5 novembre 2024 par Olivier Petitjean (Observatoire des multinationales)
Des entreprises françaises, y compris publiques, ont versé en tout plusieurs centaines de milliers de dollars au profit des campagnes électorales de plusieurs candidats républicains de l’aile la plus extrémiste et conservatrice du parti.
Publié dans Démocratie
- Temps de lecture :10 minutes
Cet article est publié dans le cadre de notre partenariat avec Observatoire des multinationales.
L’élection de ce 5 novembre aux États-Unis décidera non seulement du nom du prochain locataire de la Maison Blanche, mais également de la majorité au Sénat et à la Chambre des représentants.

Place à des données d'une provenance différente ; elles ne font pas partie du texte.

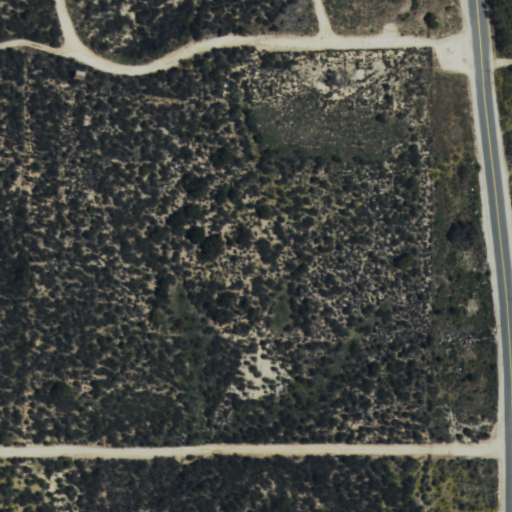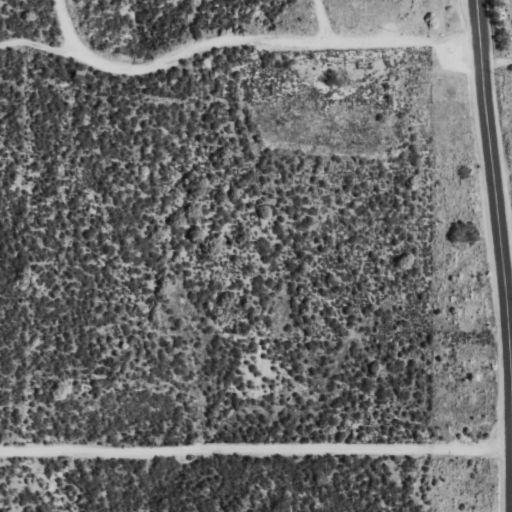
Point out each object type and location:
road: (415, 23)
road: (492, 255)
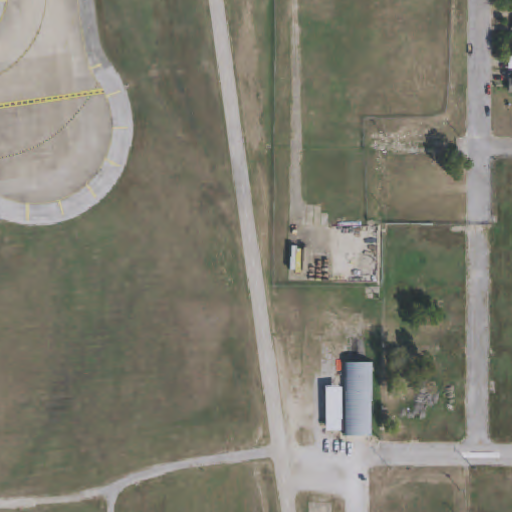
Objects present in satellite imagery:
building: (511, 27)
airport taxiway: (32, 43)
building: (510, 85)
building: (510, 86)
road: (479, 112)
road: (495, 145)
airport apron: (63, 156)
building: (354, 255)
building: (354, 255)
airport: (236, 268)
road: (476, 341)
building: (357, 400)
building: (358, 400)
road: (237, 456)
road: (434, 458)
road: (357, 485)
road: (114, 496)
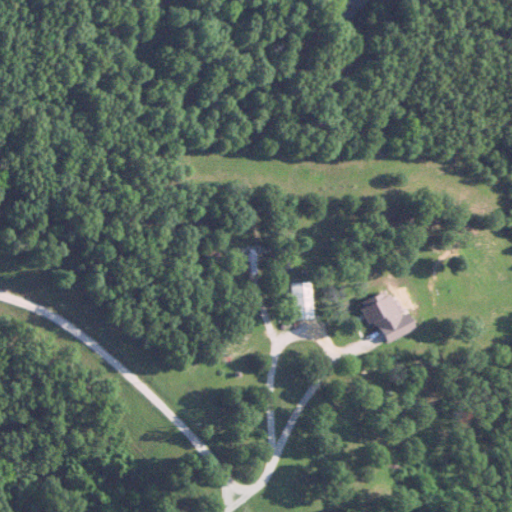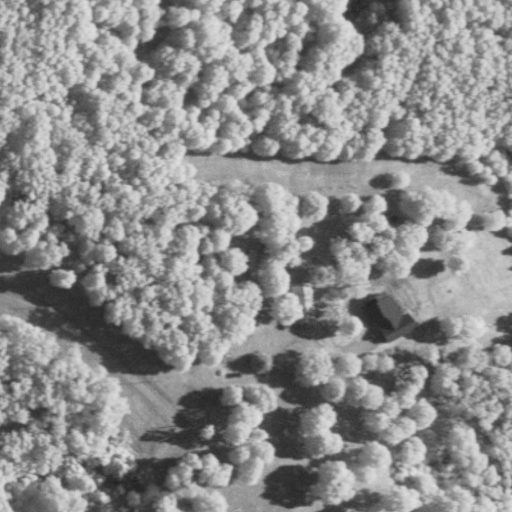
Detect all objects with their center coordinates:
building: (302, 299)
road: (323, 343)
road: (133, 375)
road: (229, 503)
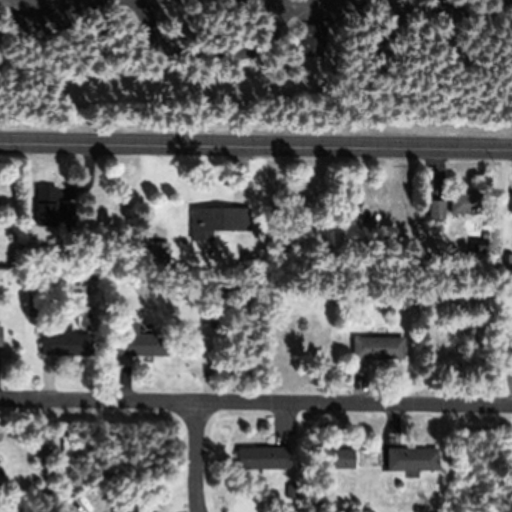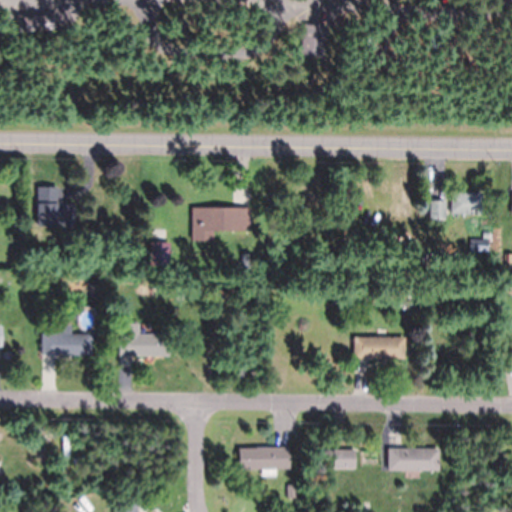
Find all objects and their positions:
road: (308, 0)
road: (393, 14)
building: (312, 39)
building: (313, 41)
road: (209, 55)
park: (258, 66)
road: (256, 146)
building: (465, 202)
building: (465, 203)
building: (511, 203)
building: (511, 204)
building: (52, 208)
building: (54, 209)
building: (437, 209)
building: (437, 210)
building: (220, 218)
building: (218, 222)
building: (485, 234)
building: (411, 291)
building: (1, 335)
building: (1, 336)
building: (139, 341)
building: (65, 342)
building: (140, 343)
building: (66, 344)
building: (378, 346)
building: (379, 349)
building: (510, 350)
building: (510, 350)
road: (255, 402)
road: (196, 456)
building: (263, 457)
building: (344, 457)
building: (263, 458)
building: (412, 458)
building: (343, 459)
building: (413, 460)
building: (290, 490)
building: (125, 505)
building: (132, 505)
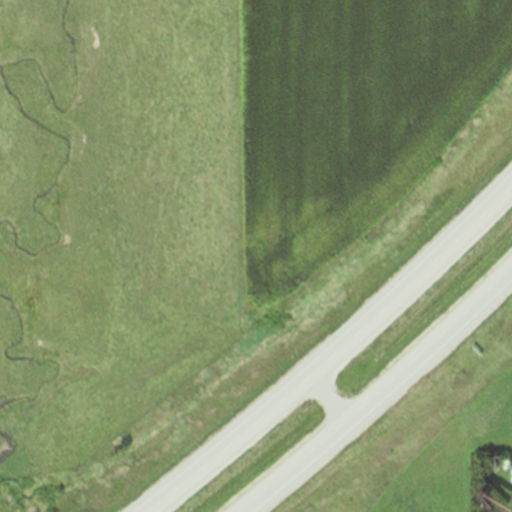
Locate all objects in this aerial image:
road: (334, 355)
road: (379, 394)
road: (331, 398)
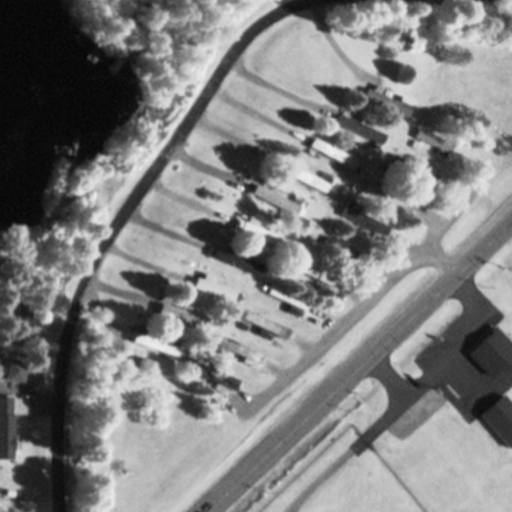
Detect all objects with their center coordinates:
building: (383, 100)
building: (382, 103)
building: (320, 109)
building: (358, 128)
building: (355, 129)
building: (431, 139)
building: (432, 142)
building: (330, 151)
building: (327, 153)
building: (385, 167)
building: (412, 167)
building: (410, 170)
building: (301, 175)
building: (300, 177)
building: (330, 182)
building: (384, 193)
building: (381, 194)
building: (273, 197)
building: (295, 197)
building: (360, 217)
building: (298, 219)
building: (360, 220)
road: (113, 225)
building: (321, 228)
building: (256, 230)
building: (260, 230)
building: (338, 245)
building: (334, 248)
building: (235, 259)
building: (233, 260)
road: (436, 260)
building: (309, 272)
building: (310, 272)
building: (212, 286)
building: (209, 288)
road: (368, 295)
building: (282, 296)
building: (285, 296)
building: (181, 313)
building: (21, 314)
building: (179, 315)
building: (22, 318)
building: (262, 322)
building: (261, 323)
building: (155, 342)
building: (152, 343)
building: (235, 348)
building: (238, 349)
building: (490, 349)
building: (489, 350)
building: (218, 353)
building: (139, 362)
building: (137, 363)
road: (354, 363)
building: (16, 366)
building: (13, 367)
building: (213, 376)
building: (215, 377)
building: (500, 417)
building: (498, 419)
building: (10, 457)
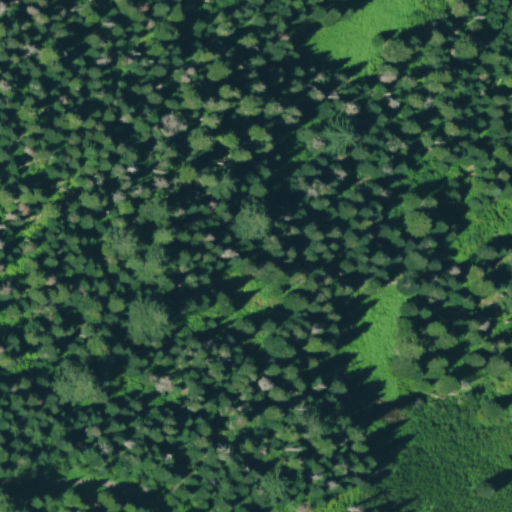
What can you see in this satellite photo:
road: (78, 486)
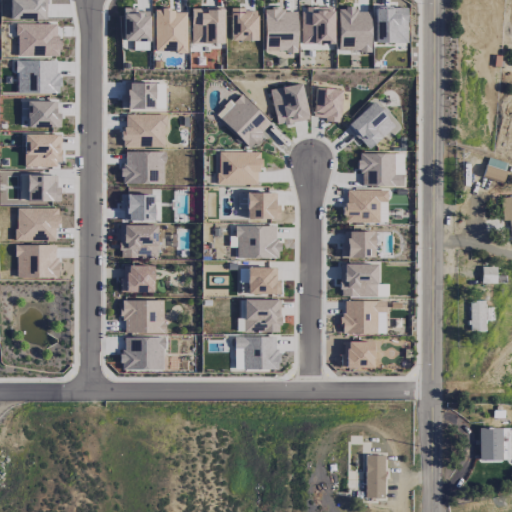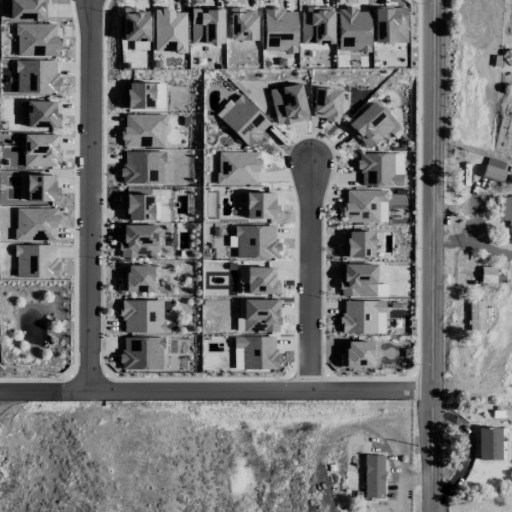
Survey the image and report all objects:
building: (26, 9)
building: (242, 24)
building: (389, 24)
building: (134, 25)
building: (206, 25)
building: (315, 25)
building: (279, 30)
building: (352, 30)
building: (169, 31)
building: (36, 39)
building: (35, 77)
building: (137, 96)
building: (288, 104)
building: (326, 104)
building: (41, 114)
building: (244, 121)
building: (369, 125)
building: (143, 131)
building: (40, 150)
building: (142, 167)
building: (237, 168)
building: (380, 169)
building: (492, 173)
building: (38, 188)
road: (89, 193)
building: (260, 205)
building: (364, 206)
building: (136, 207)
building: (506, 211)
building: (35, 224)
building: (136, 241)
building: (255, 242)
building: (356, 244)
road: (432, 256)
building: (35, 261)
building: (487, 275)
building: (136, 278)
road: (309, 278)
building: (261, 280)
building: (356, 280)
building: (381, 289)
building: (260, 315)
building: (478, 315)
building: (141, 316)
building: (362, 317)
building: (141, 353)
building: (356, 354)
road: (44, 386)
road: (259, 388)
building: (488, 443)
building: (504, 443)
road: (467, 449)
building: (373, 476)
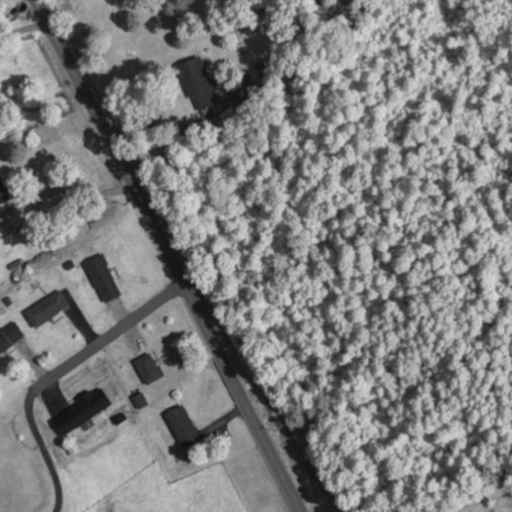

La campagne qui s’achève a été ponctuée par les surenchères de Donald Trump dans les discours ouvertement racistes et misogynes et par des appels plus ou moins feutrés à la violence politique pour intimider ses adversaires, réveillant le spectre de l’attaque du Capitole du 6 janvier 2020 par des partisans de l’ancien président. La campagne a aussi été marquée par l’acceptation croissante de ce type de discours, désormais considérés et traités comme « normaux » par une partie importante des médias et de la population américaine.
L’attitude des milieux d’affaires reflète cette normalisation. Si une bonne partie de l’élite économique avait parié sur Hillary Clinton plutôt que sur Donald Trump en 2016, elle a très bien su s’accommoder de la politique mise en œuvre par ce dernier, notamment en matière de baisse des impôts. À l’inverse, les mesures prises par l’administration de Joe Biden pour tenter de rééquilibrer quelque peu le partage des richesses dans le pays, et sa position plus agressive en matière de lutte contre les monopoles dans le numérique et au-delà, n’ont pas été à leur goût.
Financer les projets de dérégulation radicale
Si tous les soutiens traditionnels du Parti démocrate n’ont pas été jusqu’à choisir ouvertement Trump, ils se sont largement détournés de Joe Biden, et son remplacement par Kamala Harris n’a que partiellement changé la situation. Les appuis de cette dernière, comme le milliardaire Mark Cuban, poussent à ce qu’elle revienne sur un positionnement plus centriste et « pro-business », avec pour risque d’aliéner une partie de l’électorat démocrate de gauche comme cela avait été le cas en 2016. Une bonne partie de l’establishment économique semble adopter une position de prudence et d’expectative, mettant sur le même plan les deux candidats. En témoigne la décision de Jeff Bezos, ancien patron d’Amazon, d’empêcher le Washington Post, dont il est aujourd’hui propriétaire, de soutenir officiellement la candidature de Kamala Harris, comme sa rédaction s’apprêtait à le faire.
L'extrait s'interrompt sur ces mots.